Restate the records in full and exactly, with no images included.

====== The records

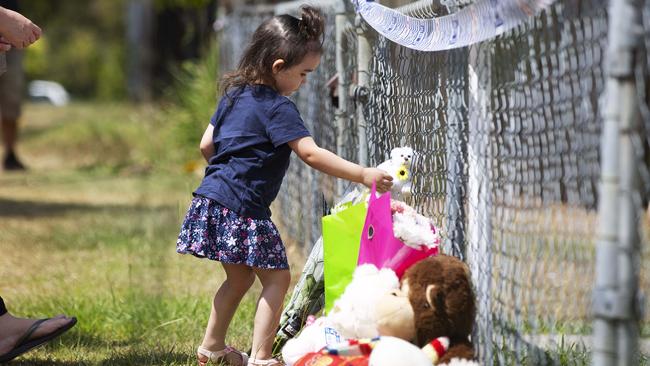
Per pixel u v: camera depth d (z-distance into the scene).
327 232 9.22
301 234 17.58
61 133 43.62
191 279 15.88
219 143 10.27
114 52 109.50
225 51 31.06
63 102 97.50
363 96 11.95
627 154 5.79
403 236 8.23
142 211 24.25
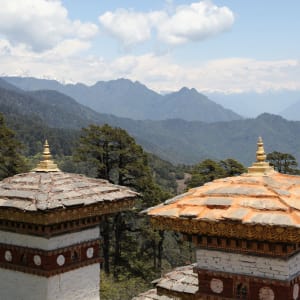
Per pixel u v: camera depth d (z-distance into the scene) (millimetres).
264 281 10625
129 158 54969
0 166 50938
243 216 10094
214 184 12211
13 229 16984
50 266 16344
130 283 44281
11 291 17156
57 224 16391
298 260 10961
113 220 53969
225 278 11180
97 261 18062
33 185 16906
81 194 16719
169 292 15391
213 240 11266
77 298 17328
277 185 11320
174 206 11531
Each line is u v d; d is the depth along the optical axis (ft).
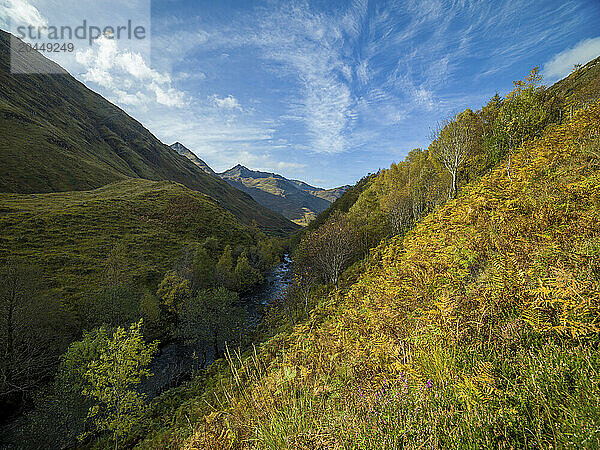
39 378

============

• [Response area]:
Per pixel u v: camera depth d (z-distance into the scene).
327 232 9.22
301 234 17.58
61 133 43.62
191 279 15.88
219 143 10.27
114 52 109.50
225 51 31.06
63 102 97.50
363 96 11.95
627 154 5.79
403 236 8.23
142 211 24.25
Per pixel u v: camera depth d (z-distance into the scene) (millimetres).
264 281 10625
129 158 54969
0 166 50938
243 216 10094
214 184 12211
13 229 16984
50 266 16344
130 283 44281
11 291 17156
57 224 16391
298 260 10961
113 220 53969
225 278 11180
97 261 18062
33 185 16906
81 194 16719
169 292 15391
213 240 11266
77 298 17328
277 185 11320
174 206 11531
Each line is u v d; d is the depth along the optical axis (ft).
39 378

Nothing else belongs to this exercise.